___ Data to examine

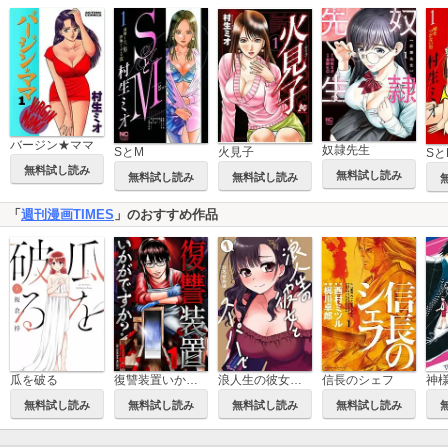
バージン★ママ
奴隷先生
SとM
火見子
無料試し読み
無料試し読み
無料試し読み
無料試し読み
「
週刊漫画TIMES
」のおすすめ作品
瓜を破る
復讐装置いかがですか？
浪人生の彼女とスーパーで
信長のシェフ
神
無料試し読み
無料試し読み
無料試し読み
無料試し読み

______

Directive: Rewrite the data above exactly as given, but omit the images.

Result of the task:
バージン★ママ
奴隷先生
SとM
火見子
無料試し読み
無料試し読み
無料試し読み
無料試し読み
「
週刊漫画TIMES
」のおすすめ作品
瓜を破る
復讐装置いかがですか？
浪人生の彼女とスーパーで
信長のシェフ
神
無料試し読み
無料試し読み
無料試し読み
無料試し読み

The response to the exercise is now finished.